4. a kind of information extraction side of information extraction system based on domain-specialist knowledge system according to claim 3 Method, it is characterised in that：In the step (3), the specific method is as follows：It determines the content that each paragraph states clearly, then uses Piao Tree Bayes Method or rule classification method are classified, then are ranked up, that is, realize automatic paragraphing, last output category knot Fruit.

5. a kind of information extraction side of information extraction system based on domain-specialist knowledge system according to claim 4 Method, it is characterised in that：The rule classification method is classified according to the rule that maintenance personnel writes.

6. a kind of information extraction side of information extraction system based on domain-specialist knowledge system according to claim 4 Method, it is characterised in that：The sort algorithm is f_score=w₁*f_Bayesian+w₂*f_Rule

Wherein f_scoreFor the total score that the paragraph is label A, f_BayesianFor the Bayes's classification score that the paragraph is label A, f_RuleFor the rule match score that the paragraph is label A, w₁With w₂For weight coefficient, obtained by training.

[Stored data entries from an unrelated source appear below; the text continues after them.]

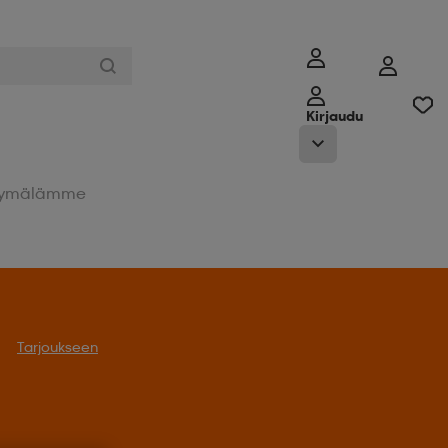
Kirjaudu
ymälämme
Tarjoukseen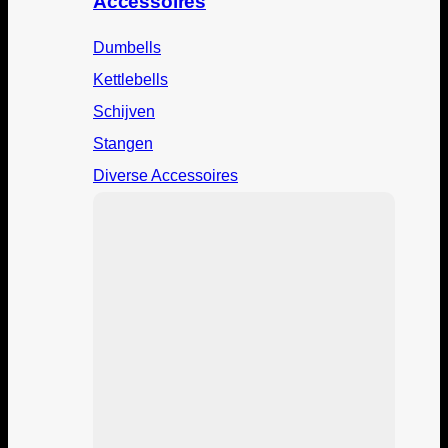
Accessoires
Dumbells
Kettlebells
Schijven
Stangen
Diverse Accessoires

7. a kind of information extraction side of information extraction system based on domain-specialist knowledge system according to claim 3 Method, it is characterised in that：The step (4) is according to the automatic paragraphing in step (3) as a result, being extracted in each paragraph different Information point, due to judgement document in information point quantity it is more, the more features of type, for different types need use different sides Method goes to identify.